IVL currently had 5.5 lakh policies in force and is hoping to cross the million customer mark next year Kshitij Jain, Managing Director and Chief Executive Officer, ING Vysya Life Insurance told reporters here on Friday.
    
IVL had notched Rs 620 crore new business premium during the current calendar year and Rs 750 crore total premium income from January to October 2007, which include new business premium and renewals. It hoped to touch Rs 4,500 crore mark of total premium income by 2010, he said.
   
The company would infuse an additional Rs 100 crore by end of this month.

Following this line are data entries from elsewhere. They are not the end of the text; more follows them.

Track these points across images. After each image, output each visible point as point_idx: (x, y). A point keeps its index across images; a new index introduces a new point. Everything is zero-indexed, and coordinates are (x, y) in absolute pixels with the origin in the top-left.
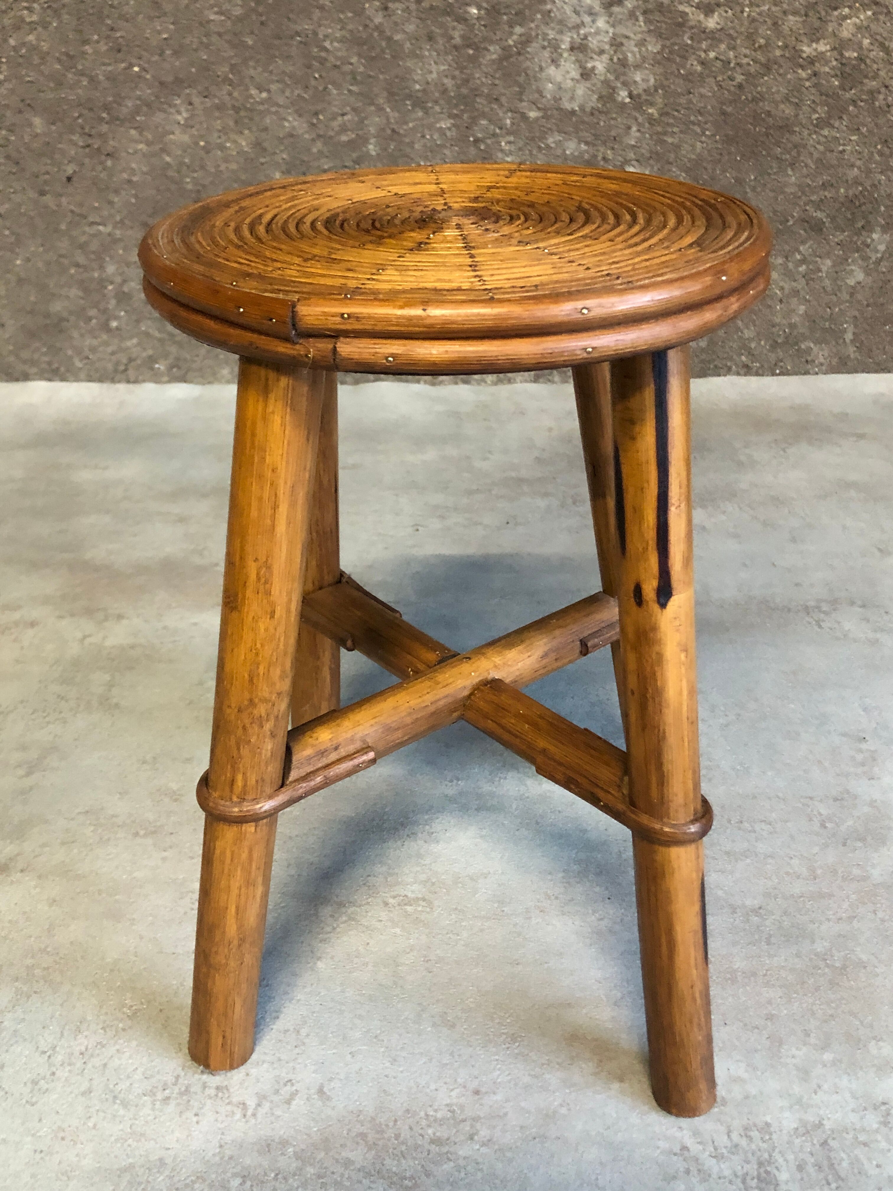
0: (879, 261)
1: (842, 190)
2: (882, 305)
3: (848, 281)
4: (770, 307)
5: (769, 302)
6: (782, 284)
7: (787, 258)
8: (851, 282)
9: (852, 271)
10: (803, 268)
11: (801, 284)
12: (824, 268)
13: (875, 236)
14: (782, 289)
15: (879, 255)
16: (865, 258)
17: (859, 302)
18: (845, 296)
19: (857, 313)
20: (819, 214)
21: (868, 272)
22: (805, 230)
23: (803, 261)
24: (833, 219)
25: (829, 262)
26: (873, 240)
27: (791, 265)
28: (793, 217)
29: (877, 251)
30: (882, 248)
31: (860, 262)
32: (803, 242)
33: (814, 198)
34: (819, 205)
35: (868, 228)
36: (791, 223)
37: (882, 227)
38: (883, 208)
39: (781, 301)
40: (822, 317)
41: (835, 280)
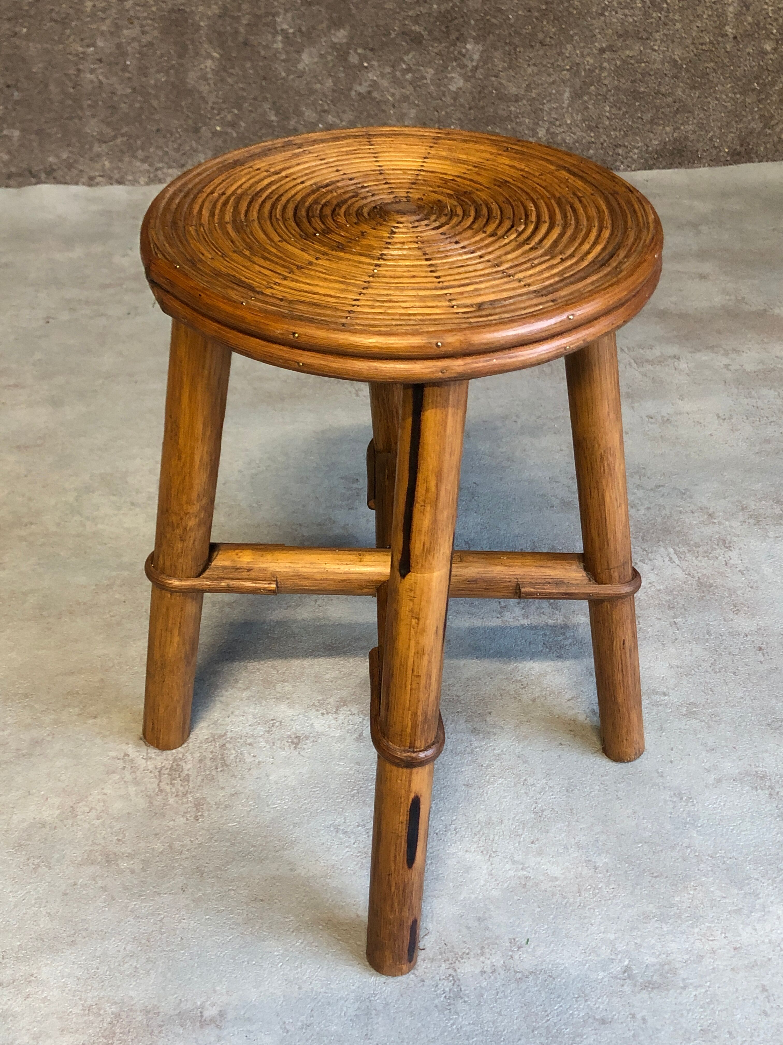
0: (476, 68)
1: (435, 6)
2: (483, 107)
3: (450, 87)
4: (384, 111)
5: (384, 107)
6: (392, 90)
7: (393, 67)
8: (453, 88)
9: (453, 78)
10: (409, 76)
11: (409, 90)
12: (429, 76)
13: (469, 46)
14: (393, 95)
15: (474, 64)
16: (464, 66)
17: (462, 105)
18: (448, 100)
19: (462, 116)
20: (417, 28)
21: (467, 79)
22: (407, 42)
23: (409, 70)
24: (430, 32)
25: (431, 71)
26: (467, 50)
27: (398, 74)
28: (394, 30)
29: (472, 60)
30: (476, 57)
31: (458, 69)
32: (407, 53)
33: (411, 13)
34: (416, 20)
35: (461, 38)
36: (393, 36)
37: (474, 38)
38: (473, 22)
39: (394, 106)
40: (432, 120)
41: (439, 86)
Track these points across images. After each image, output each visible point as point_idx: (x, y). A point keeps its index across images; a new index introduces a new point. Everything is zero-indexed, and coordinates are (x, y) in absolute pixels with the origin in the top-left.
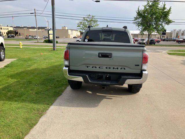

Sharing the analysis of the IRDA, he said that the study revealed that IVL in terms of total market, individual, weighted premium in 2006-2007 has a larger market share in south India (two per cent).
   
Fifty six per cent of total of IVL offices and 50 per cent of IVL 'tied agency strength' are in south. It has the fourth largest footprint in south with the fifth largest tied agency force in the south, he said.
   
Giving details, Jain said IVL had extended its geographical footprint and reach by scaling up its presence from 110 cities in 2006 to 188 by November 2007.
   
The number of branches had risen from 195 in 2006 to 300 by November 2007. The number of 'tied agents' had also scaled up from 26,000 in 2006 to 43,000 by November 2007, Jain said.
   
With its increased presence in semi-urban areas and rural (58 per cent), Jain said "we expect 50 per cent upward of our business to come from these areas".
    
The growth expansion had begun to display positive results with customer acquisition jumping from 100,000 in January to June 2006 to 158,000 during the corresponding period this year. The increase for July to November 2007 has been 140,000 from 67,000 during the corresponding period in 2006, he added.
   
Sharing the analysis of the IRDA, he said that the study revealed that IVL had made modest gains in the market share from one per cent in April-October 2006 to 1.2 per cent in April to October 2007 in the weighted new business first premium.
   
In terms of customer acquisition, it had seen an increase from 0.7 per cent in April-October 2006 to 0.8 per cent during the corresponding period this year.
   
On the trends in the industry, he said 56 per cent of the business came from ULIPs for the industry.

For IVL, 71 per cent of policies from April to October 2007 were ULIPs and 29 percent traditional.
   
In terms of premium, 87 per cent came from ULIPs against 13 per cent traditional for April-October 2007.

Speaking on Unit Linked Portfolios trend, he said that customers were no longer going for insurance only for tax benefits. Unit Linked Portfolio ensured insurance, tax benefits, long term investments, and participation in equity without too much risk.
   
Life Insurance sector was growing faster then expected, he said.